Born in Louisiana in 1959, Samuel Israel came from a stockbroking family. His grandfather founded a commodities firm that was sold for $42m in 1981. Despite failing to graduate from university, Israel’s family connections ensured he got a job as a junior trader at several Wall Street firms, including a minor role at the hedge fund Omega Partners, run by the billionaire Leon Cooperman. In 1996 he set up the Bayou Group, a hedge fund that claimed it had developed a unique trading system that could turn $300m into $4bn within a decade.
How did it work?
It seems that initially Israel legitimately tried to beat the market using his system. However, poor performance meant that the firm made substantial losses in its first year of operation, despite the fact that the overall stockmarket was rising. Israel then tried to hide the fund’s losses by handing back the commissions that Bayou’s brokerage operations made from the fund’s trades.

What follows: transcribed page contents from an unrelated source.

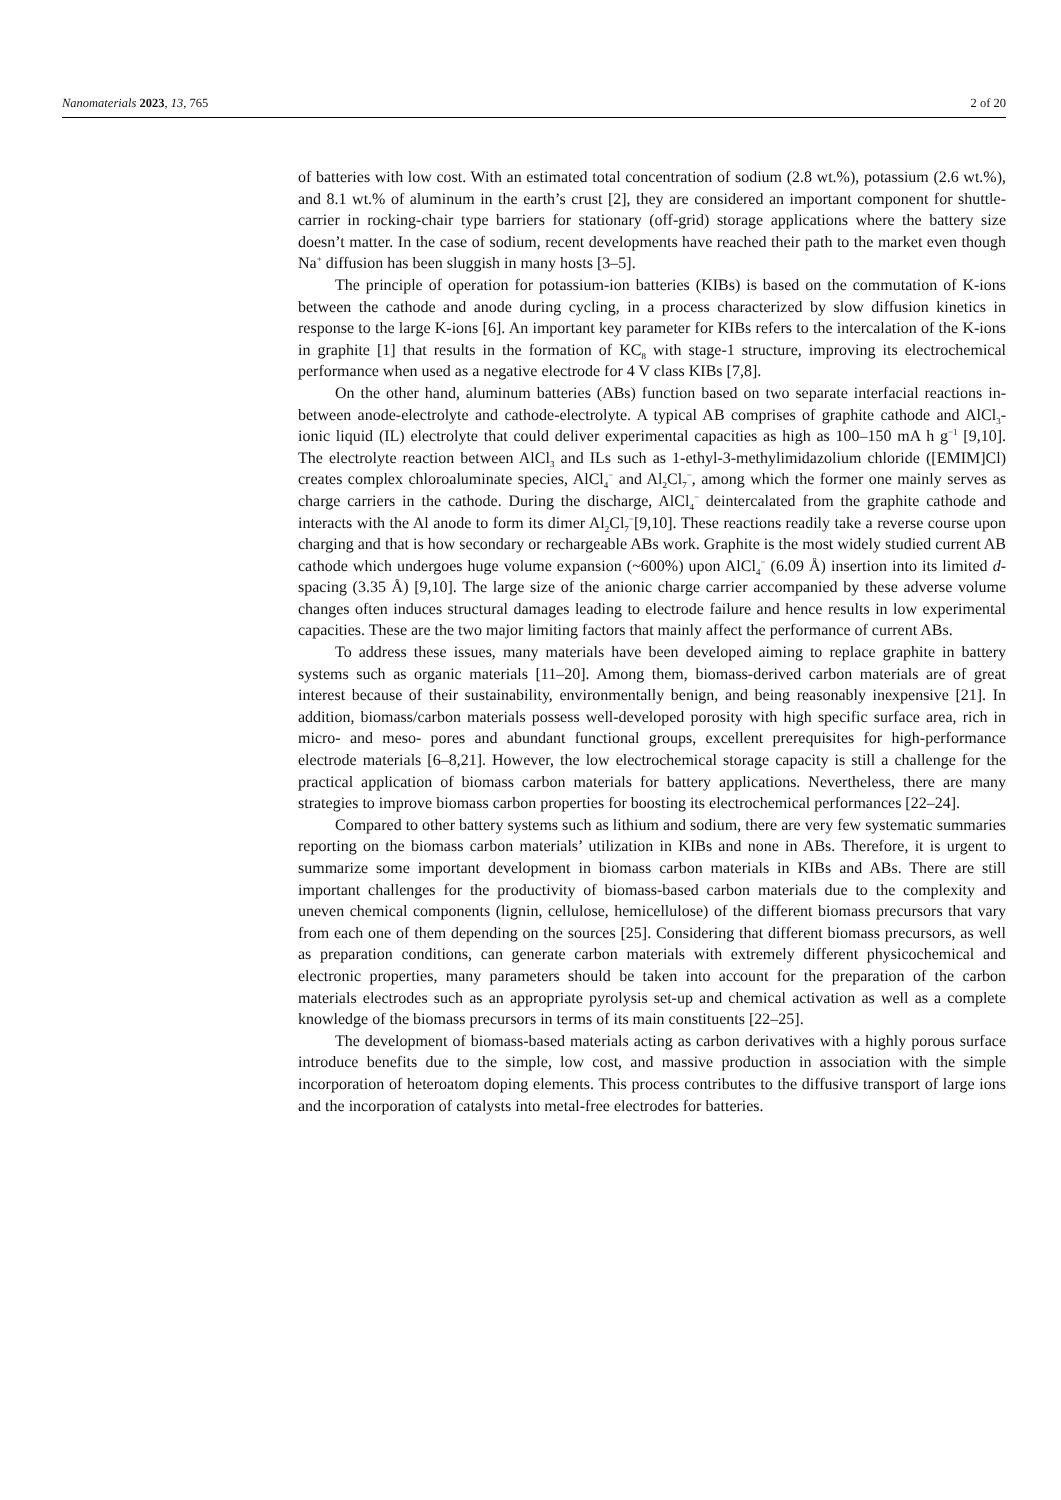Nanomaterials 2023, 13, 765 2 of 20
of batteries with low cost. With an estimated total concentration of sodium (2.8 wt.%), potassium (2.6 wt.%), and 8.1 wt.% of aluminum in the earth’s crust [2], they are considered an important component for shuttle-carrier in rocking-chair type barriers for stationary (off-grid) storage applications where the battery size doesn’t matter. In the case of sodium, recent developments have reached their path to the market even though Na<sup>+</sup> diffusion has been sluggish in many hosts [3–5].
The principle of operation for potassium-ion batteries (KIBs) is based on the commutation of K-ions between the cathode and anode during cycling, in a process characterized by slow diffusion kinetics in response to the large K-ions [6]. An important key parameter for KIBs refers to the intercalation of the K-ions in graphite [1] that results in the formation of KC<sub>8</sub> with stage-1 structure, improving its electrochemical performance when used as a negative electrode for 4 V class KIBs [7,8].
On the other hand, aluminum batteries (ABs) function based on two separate interfacial reactions in-between anode-electrolyte and cathode-electrolyte. A typical AB comprises of graphite cathode and AlCl<sub>3</sub>-ionic liquid (IL) electrolyte that could deliver experimental capacities as high as 100–150 mA h g<sup>−1</sup> [9,10]. The electrolyte reaction between AlCl<sub>3</sub> and ILs such as 1-ethyl-3-methylimidazolium chloride ([EMIM]Cl) creates complex chloroaluminate species, AlCl<sub>4</sub><sup>−</sup> and Al<sub>2</sub>Cl<sub>7</sub><sup>−</sup>, among which the former one mainly serves as charge carriers in the cathode. During the discharge, AlCl<sub>4</sub><sup>−</sup> deintercalated from the graphite cathode and interacts with the Al anode to form its dimer Al<sub>2</sub>Cl<sub>7</sub><sup>−</sup>[9,10]. These reactions readily take a reverse course upon charging and that is how secondary or rechargeable ABs work. Graphite is the most widely studied current AB cathode which undergoes huge volume expansion (~600%) upon AlCl<sub>4</sub><sup>−</sup> (6.09 Å) insertion into its limited d-spacing (3.35 Å) [9,10]. The large size of the anionic charge carrier accompanied by these adverse volume changes often induces structural damages leading to electrode failure and hence results in low experimental capacities. These are the two major limiting factors that mainly affect the performance of current ABs.
To address these issues, many materials have been developed aiming to replace graphite in battery systems such as organic materials [11–20]. Among them, biomass-derived carbon materials are of great interest because of their sustainability, environmentally benign, and being reasonably inexpensive [21]. In addition, biomass/carbon materials possess well-developed porosity with high specific surface area, rich in micro- and meso- pores and abundant functional groups, excellent prerequisites for high-performance electrode materials [6–8,21]. However, the low electrochemical storage capacity is still a challenge for the practical application of biomass carbon materials for battery applications. Nevertheless, there are many strategies to improve biomass carbon properties for boosting its electrochemical performances [22–24].
Compared to other battery systems such as lithium and sodium, there are very few systematic summaries reporting on the biomass carbon materials’ utilization in KIBs and none in ABs. Therefore, it is urgent to summarize some important development in biomass carbon materials in KIBs and ABs. There are still important challenges for the productivity of biomass-based carbon materials due to the complexity and uneven chemical components (lignin, cellulose, hemicellulose) of the different biomass precursors that vary from each one of them depending on the sources [25]. Considering that different biomass precursors, as well as preparation conditions, can generate carbon materials with extremely different physicochemical and electronic properties, many parameters should be taken into account for the preparation of the carbon materials electrodes such as an appropriate pyrolysis set-up and chemical activation as well as a complete knowledge of the biomass precursors in terms of its main constituents [22–25].
The development of biomass-based materials acting as carbon derivatives with a highly porous surface introduce benefits due to the simple, low cost, and massive production in association with the simple incorporation of heteroatom doping elements. This process contributes to the diffusive transport of large ions and the incorporation of catalysts into metal-free electrodes for batteries.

By 1998 even this tactic wasn’t working, and he turned to outright fraud, even setting up a phoney auditing company (with the aid of the fund’s accountant Dan Marino) to produce fake profit statements.
What happened next?
By 2005 the gap between the fund’s reported assets and its actual assets had grown to a huge level, thanks to bad investments (including to a man claiming to be a secret agent) and also to Israel and Marino taking money from the fund for their own personal use (disguised as commissions paid to the brokerage).

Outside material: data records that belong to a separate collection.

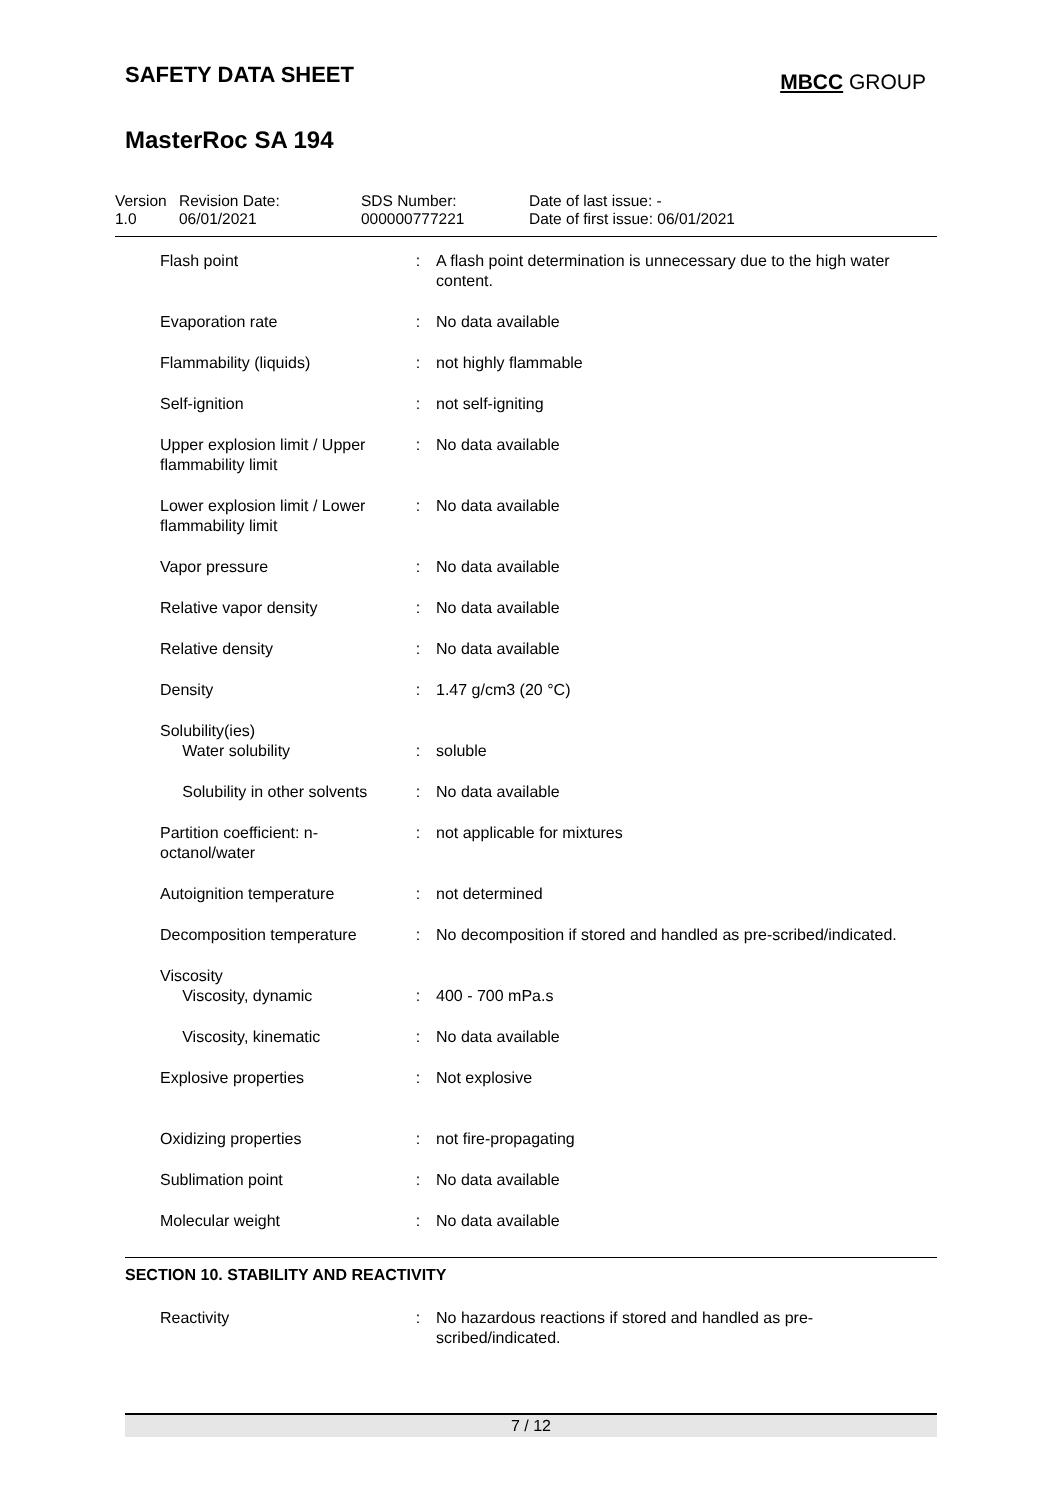SAFETY DATA SHEET
MBCC GROUP
MasterRoc SA 194
Version
1.0
Revision Date:
06/01/2021
SDS Number:
000000777221
Date of last issue: -
Date of first issue: 06/01/2021
| Flash point | : | A flash point determination is unnecessary due to the high water content. |
| Evaporation rate | : | No data available |
| Flammability (liquids) | : | not highly flammable |
| Self-ignition | : | not self-igniting |
| Upper explosion limit / Upper flammability limit | : | No data available |
| Lower explosion limit / Lower flammability limit | : | No data available |
| Vapor pressure | : | No data available |
| Relative vapor density | : | No data available |
| Relative density | : | No data available |
| Density | : | 1.47 g/cm3 (20 °C) |
| Solubility(ies) Water solubility | : | soluble |
| Solubility in other solvents | : | No data available |
| Partition coefficient: n-octanol/water | : | not applicable for mixtures |
| Autoignition temperature | : | not determined |
| Decomposition temperature | : | No decomposition if stored and handled as pre-scribed/indicated. |
| Viscosity Viscosity, dynamic | : | 400 - 700 mPa.s |
| Viscosity, kinematic | : | No data available |
| Explosive properties | : | Not explosive |
| Oxidizing properties | : | not fire-propagating |
| Sublimation point | : | No data available |
| Molecular weight | : | No data available |
SECTION 10. STABILITY AND REACTIVITY
| Reactivity | : | No hazardous reactions if stored and handled as pre-scribed/indicated. |
7 / 12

Investors started to get suspicious and demand their money back, prompting the duo to mail out redemption cheques, which bounced. In 2008 Israel was convicted of fraud and sentenced to 20 years in prison. He attempted to evade prison by faking his own death and can’t be released before 2027.
Lessons for investors
Even if you count the $18.4m that was paid out by a hedge fund that had invested in the scheme but withdrew early, only $60m of the $450m invested in the fund in its nine years was recovered. Bayou’s promise that to turn $300m into $4bn within a decade (an annual return of over 30%) should have raised some red flags, as should evidence that Israel exaggerated his CV, including his role at Omega Partners.